Study text.
"""

Kim et al. (2016) utilized the Long-range Energy Alternative Planning system (LEAP)²⁾ model to analyze energy demand projections and GHG reduction potential in the road transport sector. Examining the effects of three policy measures–the Low Carbon Car Subsidy Fund, fuel efficiency improvement policies, and driving behavior enhancements–the study concluded that the Low Carbon Car Subsidy Fund had the most favorable impact on GHG reduction.

Ahn and Lee (2017) analyzed a bottom-up road transport model. The model included variables such as the number of cars, total travel distance, and selection of new cars. Six scenarios were designed by combining three policy measures that influence new-car selection: discount rate (DR), carbon price (CP), and behavioral change (BC). The analysis focused on the GHG reduction effects until 2050, with the scenario combining DR and CP showing the most significant increase in the adoption of electric cars by 2050.

Kwon et al. (2018) utilized the Avoid Shift Improve (ASI) structure. They categorized vehicles into 23 vehicle types, determined the registration numbers for each type, calculated the annual travel distances for each vehicle type, and assessed the energy intensity per distance traveled and energy consumption. Using econometric models for each category, this study analyzed the changes in vehicle types and energy consumption until 2050. It examined the effects of population decline, fuel efficiency improvement policies, and the penetration of ecofriendly vehicles on changes in energy consumption. The study concluded that these factors significantly influenced the reduction in energy consumption.

Park et al. (2018) divided the South Korean transport sector into the road, railway, waterway, and aviation subsectors. They quantitatively analyzed the GHG reduction effects and marginal mitigation costs of six technological reduction scenarios compared to the BAU scenario for the period 2017 ~ 2030. The model used for the quantitative analysis was the bottom-up Integrated MARKAL-EFOM System (TIMES) model. Among the subsectors, the road sector, further subdivided into 52 vehicle types, applied four reduction scenarios, which included the promotion of zero-emission vehicles and an energy efficiency improvement scenario for passenger cars, an energy efficiency improvement, and electric bus penetration scenarios for buses and trucks. A scenario for increasing the biodiesel blending ratio was also examined.

"""

Work request 1.
In the passage on transport emissions modeling, which scenario in Ahn and Lee (2017) showed the most significant increase in electric car adoption by 2050?
Work request 2.
Pick up the passage on transport emissions modeling after its final sentence and continue it.
The listing comes from a separate source.

[Items stored from a collection]
"""

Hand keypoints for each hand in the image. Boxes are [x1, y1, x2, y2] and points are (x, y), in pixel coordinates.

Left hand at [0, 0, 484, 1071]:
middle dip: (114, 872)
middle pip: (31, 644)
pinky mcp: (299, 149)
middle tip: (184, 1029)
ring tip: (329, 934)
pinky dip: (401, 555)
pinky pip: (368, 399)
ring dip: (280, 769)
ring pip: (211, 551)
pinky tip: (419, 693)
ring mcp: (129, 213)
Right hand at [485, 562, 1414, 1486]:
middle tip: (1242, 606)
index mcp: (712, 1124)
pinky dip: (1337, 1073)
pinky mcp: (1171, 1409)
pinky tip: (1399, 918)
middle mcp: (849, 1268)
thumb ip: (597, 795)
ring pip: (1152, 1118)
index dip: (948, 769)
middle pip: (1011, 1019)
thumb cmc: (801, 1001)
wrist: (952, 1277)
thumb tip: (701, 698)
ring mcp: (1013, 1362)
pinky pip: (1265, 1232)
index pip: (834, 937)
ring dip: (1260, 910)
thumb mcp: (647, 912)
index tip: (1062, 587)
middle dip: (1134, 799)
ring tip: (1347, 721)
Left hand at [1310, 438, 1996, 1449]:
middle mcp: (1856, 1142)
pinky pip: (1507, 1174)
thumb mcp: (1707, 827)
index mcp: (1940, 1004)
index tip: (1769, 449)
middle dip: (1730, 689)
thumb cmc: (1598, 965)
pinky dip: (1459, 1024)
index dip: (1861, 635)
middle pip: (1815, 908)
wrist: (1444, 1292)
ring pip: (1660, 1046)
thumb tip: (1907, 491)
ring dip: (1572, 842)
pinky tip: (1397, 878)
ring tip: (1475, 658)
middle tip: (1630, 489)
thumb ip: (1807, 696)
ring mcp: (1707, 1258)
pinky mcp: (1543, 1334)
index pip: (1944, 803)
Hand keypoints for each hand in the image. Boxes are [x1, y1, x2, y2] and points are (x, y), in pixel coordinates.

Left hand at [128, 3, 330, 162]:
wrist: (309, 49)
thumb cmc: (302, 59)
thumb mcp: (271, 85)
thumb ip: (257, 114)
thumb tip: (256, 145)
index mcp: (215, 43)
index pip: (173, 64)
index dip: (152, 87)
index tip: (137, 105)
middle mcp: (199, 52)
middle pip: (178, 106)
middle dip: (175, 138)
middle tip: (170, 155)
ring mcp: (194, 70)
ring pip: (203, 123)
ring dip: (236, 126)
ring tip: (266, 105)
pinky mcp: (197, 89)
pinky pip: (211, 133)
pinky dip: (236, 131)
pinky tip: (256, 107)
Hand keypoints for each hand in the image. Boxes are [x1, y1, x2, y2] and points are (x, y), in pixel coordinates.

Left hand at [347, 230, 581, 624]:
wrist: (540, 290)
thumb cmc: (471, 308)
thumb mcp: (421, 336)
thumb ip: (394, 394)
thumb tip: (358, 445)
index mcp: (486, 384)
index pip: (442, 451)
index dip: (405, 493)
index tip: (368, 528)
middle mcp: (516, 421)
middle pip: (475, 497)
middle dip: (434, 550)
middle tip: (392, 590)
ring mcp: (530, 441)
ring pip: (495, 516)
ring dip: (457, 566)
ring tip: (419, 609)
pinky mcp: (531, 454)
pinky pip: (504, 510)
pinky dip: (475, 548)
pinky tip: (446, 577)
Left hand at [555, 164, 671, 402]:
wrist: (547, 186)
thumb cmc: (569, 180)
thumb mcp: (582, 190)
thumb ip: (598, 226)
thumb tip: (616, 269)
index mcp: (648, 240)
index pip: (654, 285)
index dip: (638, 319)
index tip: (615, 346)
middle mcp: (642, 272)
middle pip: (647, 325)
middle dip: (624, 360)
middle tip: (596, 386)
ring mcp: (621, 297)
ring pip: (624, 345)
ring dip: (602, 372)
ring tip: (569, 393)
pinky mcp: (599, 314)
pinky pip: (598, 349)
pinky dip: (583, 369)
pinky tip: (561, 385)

"""

Answer box 1.
The scenario combining discount rate (DR) and carbon price (CP).

Answer box 2.
Kim et al. (2020) employed an ASI structure and regression analysis to forecast vehicle registration numbers, vehicle type-specific travel distances, and fuel efficiency improvements. In contrast to previous studies, they categorized vehicles into 22 types based on combinations of non-business/business, car/bus/truck, and fuel types. This study calculated the BAU GHG emissions until 2030 and analyzed the reduction effects of three GHG reduction measures (expanding the adoption of eco-friendly vehicles, behavioral improvements, and promoting public transport) in comparison to the BAU scenario.

Ahn et al. (2021) utilized the METER to analyze the changes in vehicle types and travel distances in road transport from 2020 to 2050. They formulated six scenarios, differentiated by the extent of zero-emission vehicle adoption in 2030 and level of fuel efficiency technology improvement, and examined whether energy usage and GHG emission reduction in each scenario aligned with South Korea’s CN scenario. The METER categorized vehicles into 84 technologies, making it the most detailed model among previous domestic studies. It calculated the changes in vehicle types, travel distances, energy usage, GHG emissions, and other factors under minimum-cost conditions.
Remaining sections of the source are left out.